→ **Texte de l'exercice**:
>>>
Dans la tête de Barbara, dépensière compulsive : « Acheter, c’est ma façon d’avoir de l’emprise sur les choses »

Depuis des années, Barbara lutte contre une addiction sans substance. Pour calmer ses angoisses, elle multiplie les achats en ligne, la plupart du temps inutiles. Cette oniomanie, ou fièvre acheteuse, vise pour elle à compenser des blessures passées.

Pour calmer ses angoisses, Barbara se rend régulièrement sur les sites de Temu, Shein ou Aliexpress. (Illustration) Le Parisien-DA/Istock
Pour calmer ses angoisses, Barbara se rend régulièrement sur les sites de Temu, Shein ou Aliexpress. (Illustration) Le Parisien-DA/Istock

Ça commence par une envie passagère. Une paire de bottes compensées, une nouvelle crème hydratante, ou des casseroles en soldes. Sur l’écran de Barbara, les pubs défilent. Les promos tapageuses l’appellent : céder n’a jamais été aussi facile. « Il suffit d’un clic et c’est à moi », résume-t-elle. Alors bien souvent, la jeune femme de 29 ans craque. Elle saisit son portefeuille, entre ses codes de carte bleue et savoure, un court instant, le plaisir de l’achat inutile. Un mail lui confirme sa commande et l’excitation la gagne aussitôt : ce masque LED, désiré à peine quelques minutes plus tôt, lui sera livré dans trois jours.
<<<
Relevez, s'il vous plaît, tous les sites d'achat en ligne que l'article sur Barbara nomme comme ceux qu'elle visite régulièrement.

→ **Enregistrements de données**:
>>>
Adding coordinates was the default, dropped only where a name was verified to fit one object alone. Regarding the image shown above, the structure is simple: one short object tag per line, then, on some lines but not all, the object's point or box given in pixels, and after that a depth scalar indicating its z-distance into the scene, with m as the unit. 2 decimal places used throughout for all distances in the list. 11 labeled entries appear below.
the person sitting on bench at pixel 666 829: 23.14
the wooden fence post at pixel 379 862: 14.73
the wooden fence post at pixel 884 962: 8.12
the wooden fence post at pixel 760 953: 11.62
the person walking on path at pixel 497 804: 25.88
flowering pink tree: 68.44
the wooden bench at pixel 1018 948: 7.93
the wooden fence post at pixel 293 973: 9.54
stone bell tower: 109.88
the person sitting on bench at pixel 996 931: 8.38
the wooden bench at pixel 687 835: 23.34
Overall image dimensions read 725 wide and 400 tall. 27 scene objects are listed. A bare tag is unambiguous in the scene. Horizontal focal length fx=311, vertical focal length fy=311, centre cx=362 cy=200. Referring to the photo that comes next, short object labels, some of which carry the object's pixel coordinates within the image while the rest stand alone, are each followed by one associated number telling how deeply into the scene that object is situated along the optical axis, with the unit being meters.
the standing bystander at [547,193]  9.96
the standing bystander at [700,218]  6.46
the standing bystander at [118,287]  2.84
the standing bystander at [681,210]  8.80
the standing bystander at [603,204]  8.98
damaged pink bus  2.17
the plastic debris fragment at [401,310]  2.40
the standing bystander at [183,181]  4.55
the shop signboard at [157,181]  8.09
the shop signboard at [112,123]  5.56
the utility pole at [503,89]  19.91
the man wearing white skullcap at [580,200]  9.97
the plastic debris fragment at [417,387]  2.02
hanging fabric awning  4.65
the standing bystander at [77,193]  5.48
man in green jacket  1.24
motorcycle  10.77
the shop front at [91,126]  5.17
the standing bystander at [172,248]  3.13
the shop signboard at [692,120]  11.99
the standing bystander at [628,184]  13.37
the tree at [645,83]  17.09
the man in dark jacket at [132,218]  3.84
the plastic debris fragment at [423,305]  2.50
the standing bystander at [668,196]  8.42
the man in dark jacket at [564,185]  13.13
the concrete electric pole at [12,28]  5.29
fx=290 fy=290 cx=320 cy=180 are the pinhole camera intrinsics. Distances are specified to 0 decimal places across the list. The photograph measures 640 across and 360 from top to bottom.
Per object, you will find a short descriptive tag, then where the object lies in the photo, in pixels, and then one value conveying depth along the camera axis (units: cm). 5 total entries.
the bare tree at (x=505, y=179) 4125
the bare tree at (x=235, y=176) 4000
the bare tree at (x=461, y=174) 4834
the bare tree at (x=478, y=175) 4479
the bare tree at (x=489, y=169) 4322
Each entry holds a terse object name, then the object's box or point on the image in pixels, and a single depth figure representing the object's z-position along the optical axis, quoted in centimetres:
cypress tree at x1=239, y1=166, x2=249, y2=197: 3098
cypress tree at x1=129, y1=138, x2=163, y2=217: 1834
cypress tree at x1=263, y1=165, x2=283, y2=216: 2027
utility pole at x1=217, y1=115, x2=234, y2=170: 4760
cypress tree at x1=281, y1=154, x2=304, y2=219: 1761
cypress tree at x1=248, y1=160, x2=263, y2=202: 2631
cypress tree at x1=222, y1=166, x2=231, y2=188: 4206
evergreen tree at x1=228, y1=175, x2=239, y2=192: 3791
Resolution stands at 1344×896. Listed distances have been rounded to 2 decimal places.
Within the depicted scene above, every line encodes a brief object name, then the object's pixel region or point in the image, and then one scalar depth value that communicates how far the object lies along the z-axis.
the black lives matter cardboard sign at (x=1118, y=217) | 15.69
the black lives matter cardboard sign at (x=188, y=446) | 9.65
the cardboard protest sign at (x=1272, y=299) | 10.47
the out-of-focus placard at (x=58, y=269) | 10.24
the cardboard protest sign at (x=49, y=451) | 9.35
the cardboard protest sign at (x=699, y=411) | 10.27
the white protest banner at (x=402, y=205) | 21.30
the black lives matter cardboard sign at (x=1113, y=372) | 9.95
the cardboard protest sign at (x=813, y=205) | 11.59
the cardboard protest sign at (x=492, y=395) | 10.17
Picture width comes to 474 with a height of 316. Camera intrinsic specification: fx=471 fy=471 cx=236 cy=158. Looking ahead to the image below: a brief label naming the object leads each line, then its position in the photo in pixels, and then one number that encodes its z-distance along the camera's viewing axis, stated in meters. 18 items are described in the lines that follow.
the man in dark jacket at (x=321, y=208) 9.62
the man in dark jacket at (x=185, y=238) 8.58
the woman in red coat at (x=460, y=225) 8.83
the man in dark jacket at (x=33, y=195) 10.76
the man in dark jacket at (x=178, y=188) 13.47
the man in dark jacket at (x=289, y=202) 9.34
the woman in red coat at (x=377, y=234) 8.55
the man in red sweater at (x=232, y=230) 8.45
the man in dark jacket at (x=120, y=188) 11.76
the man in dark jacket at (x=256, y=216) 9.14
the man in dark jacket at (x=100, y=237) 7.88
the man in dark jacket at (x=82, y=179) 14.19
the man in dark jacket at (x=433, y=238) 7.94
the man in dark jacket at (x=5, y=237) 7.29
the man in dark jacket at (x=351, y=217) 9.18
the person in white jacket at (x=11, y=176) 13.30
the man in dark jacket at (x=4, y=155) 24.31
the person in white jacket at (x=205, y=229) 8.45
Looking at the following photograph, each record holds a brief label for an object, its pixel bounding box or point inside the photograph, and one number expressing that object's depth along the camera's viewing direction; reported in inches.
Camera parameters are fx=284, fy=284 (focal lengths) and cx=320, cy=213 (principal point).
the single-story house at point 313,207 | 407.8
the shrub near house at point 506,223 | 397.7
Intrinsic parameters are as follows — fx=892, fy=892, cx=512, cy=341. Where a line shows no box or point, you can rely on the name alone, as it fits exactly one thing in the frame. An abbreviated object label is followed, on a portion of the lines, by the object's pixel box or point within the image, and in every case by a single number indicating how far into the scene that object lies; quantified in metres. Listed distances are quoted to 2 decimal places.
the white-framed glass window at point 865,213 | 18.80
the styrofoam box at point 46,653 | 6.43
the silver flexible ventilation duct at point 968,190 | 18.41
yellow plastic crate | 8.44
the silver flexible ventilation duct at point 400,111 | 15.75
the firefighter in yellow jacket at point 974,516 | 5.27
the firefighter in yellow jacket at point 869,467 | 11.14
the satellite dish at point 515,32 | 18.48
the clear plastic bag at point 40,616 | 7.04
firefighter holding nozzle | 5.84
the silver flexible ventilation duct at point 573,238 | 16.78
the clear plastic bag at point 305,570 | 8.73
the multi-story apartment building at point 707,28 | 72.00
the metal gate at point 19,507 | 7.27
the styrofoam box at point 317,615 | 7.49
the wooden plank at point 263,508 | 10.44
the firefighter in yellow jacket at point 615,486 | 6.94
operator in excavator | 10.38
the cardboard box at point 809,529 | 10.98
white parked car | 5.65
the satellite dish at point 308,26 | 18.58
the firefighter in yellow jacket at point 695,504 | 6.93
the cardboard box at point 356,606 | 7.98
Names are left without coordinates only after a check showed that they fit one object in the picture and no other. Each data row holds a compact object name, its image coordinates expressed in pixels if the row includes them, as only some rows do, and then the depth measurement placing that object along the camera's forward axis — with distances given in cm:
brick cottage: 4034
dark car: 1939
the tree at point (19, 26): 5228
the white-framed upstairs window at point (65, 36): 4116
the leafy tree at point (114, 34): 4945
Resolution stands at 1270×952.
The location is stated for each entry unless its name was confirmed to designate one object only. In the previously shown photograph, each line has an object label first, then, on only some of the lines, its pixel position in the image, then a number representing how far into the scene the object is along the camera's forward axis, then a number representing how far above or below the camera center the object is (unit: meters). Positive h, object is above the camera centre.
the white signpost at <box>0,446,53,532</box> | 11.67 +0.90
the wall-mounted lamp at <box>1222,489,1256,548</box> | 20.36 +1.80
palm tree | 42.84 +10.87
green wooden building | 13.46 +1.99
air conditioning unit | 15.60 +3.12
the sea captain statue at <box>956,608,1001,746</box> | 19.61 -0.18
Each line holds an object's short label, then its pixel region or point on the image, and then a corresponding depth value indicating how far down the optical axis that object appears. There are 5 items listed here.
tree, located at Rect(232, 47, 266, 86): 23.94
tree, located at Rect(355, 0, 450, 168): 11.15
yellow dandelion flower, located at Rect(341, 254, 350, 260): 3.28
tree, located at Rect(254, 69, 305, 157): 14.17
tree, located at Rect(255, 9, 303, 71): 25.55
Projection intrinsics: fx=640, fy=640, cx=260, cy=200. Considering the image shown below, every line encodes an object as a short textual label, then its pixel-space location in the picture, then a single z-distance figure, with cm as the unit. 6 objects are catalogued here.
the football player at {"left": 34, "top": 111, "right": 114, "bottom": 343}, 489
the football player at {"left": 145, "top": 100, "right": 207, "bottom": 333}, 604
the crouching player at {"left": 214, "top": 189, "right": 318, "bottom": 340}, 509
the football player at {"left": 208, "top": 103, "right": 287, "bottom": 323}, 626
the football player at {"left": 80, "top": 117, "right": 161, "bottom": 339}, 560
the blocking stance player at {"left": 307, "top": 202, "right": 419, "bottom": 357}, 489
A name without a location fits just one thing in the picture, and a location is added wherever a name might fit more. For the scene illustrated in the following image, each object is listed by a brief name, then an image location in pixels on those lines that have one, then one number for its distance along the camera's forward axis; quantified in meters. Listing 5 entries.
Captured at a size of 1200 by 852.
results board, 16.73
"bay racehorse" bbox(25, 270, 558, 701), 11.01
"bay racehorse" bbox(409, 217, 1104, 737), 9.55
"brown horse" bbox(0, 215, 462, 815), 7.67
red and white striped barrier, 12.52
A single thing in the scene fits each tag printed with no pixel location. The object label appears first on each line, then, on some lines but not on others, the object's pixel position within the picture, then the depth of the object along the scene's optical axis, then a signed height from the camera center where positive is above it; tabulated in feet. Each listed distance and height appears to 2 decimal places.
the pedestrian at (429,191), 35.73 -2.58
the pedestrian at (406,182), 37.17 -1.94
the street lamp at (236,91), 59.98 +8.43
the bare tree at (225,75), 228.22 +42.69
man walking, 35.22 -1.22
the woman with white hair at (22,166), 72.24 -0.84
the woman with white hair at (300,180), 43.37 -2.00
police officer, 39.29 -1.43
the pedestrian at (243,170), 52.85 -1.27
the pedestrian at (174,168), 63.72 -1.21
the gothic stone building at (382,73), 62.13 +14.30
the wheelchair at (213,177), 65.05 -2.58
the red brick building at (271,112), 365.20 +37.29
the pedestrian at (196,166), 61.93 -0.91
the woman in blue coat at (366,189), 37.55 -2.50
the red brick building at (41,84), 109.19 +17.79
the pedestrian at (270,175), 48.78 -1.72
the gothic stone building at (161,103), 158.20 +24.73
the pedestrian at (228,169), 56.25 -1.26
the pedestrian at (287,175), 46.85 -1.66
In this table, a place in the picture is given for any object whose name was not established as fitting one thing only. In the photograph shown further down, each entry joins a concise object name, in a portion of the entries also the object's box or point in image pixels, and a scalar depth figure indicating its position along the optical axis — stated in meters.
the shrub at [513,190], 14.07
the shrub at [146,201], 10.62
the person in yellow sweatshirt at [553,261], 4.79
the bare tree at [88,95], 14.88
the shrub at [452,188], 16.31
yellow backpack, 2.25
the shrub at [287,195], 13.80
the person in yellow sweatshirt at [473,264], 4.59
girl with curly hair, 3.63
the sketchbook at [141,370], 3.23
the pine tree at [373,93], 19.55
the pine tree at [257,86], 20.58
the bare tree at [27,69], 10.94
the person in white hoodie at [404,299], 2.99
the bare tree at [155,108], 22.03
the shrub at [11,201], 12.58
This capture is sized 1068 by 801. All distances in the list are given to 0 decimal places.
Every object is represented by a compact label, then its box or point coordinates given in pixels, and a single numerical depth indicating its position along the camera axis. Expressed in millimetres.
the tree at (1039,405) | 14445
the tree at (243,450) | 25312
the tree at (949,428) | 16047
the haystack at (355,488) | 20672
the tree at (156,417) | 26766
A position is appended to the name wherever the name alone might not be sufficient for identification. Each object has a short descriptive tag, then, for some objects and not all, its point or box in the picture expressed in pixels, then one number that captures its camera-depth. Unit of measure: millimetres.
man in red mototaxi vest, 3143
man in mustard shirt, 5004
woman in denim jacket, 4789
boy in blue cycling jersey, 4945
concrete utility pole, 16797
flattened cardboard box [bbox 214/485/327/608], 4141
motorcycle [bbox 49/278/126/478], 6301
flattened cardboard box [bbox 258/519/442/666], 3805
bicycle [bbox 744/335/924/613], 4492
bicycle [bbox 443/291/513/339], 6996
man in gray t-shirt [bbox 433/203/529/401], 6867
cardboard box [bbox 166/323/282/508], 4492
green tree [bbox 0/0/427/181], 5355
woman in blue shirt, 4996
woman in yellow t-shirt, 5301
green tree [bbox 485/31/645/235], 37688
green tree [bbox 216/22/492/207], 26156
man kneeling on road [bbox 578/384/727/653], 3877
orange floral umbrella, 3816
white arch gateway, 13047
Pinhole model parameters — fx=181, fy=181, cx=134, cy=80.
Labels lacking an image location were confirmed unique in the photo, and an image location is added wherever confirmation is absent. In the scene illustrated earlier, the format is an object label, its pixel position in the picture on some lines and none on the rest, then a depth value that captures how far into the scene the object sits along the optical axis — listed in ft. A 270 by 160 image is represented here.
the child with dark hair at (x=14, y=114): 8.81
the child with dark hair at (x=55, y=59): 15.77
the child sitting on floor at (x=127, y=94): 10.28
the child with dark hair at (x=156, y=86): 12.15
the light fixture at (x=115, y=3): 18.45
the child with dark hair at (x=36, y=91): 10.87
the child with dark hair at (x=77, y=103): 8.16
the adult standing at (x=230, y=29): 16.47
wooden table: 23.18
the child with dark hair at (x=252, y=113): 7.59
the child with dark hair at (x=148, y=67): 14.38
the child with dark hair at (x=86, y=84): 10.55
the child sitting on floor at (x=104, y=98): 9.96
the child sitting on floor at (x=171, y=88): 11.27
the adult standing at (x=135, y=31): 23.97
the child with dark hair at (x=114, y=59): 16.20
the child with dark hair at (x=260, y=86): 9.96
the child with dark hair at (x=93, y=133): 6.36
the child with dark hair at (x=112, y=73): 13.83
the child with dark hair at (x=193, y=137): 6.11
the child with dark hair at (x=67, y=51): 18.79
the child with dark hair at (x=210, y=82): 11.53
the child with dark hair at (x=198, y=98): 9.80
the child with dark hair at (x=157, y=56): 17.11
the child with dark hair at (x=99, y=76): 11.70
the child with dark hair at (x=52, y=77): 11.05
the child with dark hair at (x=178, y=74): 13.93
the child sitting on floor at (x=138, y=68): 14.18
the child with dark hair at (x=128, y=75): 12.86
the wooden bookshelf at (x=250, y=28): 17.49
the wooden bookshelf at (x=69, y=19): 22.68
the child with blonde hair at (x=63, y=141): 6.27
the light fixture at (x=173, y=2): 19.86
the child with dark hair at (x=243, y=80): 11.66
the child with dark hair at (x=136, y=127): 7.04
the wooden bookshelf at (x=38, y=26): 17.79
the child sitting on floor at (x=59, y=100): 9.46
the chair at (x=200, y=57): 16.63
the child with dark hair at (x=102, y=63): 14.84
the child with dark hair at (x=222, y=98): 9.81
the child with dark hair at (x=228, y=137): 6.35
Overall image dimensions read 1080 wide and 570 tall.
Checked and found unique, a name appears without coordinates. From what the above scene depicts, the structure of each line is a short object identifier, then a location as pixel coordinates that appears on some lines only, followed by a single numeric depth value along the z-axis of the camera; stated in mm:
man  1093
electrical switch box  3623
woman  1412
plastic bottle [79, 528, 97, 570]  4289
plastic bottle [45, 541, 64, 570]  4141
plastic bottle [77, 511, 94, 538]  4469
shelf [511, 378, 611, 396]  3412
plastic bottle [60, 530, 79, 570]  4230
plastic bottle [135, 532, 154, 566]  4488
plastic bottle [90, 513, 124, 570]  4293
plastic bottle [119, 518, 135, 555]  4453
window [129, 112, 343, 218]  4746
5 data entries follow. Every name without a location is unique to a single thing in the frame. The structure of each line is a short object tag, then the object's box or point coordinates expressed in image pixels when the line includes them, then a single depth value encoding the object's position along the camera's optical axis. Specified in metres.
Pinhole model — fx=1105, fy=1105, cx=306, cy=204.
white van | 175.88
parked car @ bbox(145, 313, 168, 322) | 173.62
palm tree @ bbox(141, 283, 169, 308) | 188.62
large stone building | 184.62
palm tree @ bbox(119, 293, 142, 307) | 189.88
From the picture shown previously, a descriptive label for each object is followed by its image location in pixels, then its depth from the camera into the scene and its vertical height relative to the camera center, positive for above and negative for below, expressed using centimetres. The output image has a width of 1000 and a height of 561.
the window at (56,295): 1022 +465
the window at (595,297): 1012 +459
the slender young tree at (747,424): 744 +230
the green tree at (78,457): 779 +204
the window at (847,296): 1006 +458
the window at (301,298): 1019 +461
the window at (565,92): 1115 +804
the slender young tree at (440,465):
<<<
→ **Réponse ci-dessous**: Temu, Shein, Aliexpress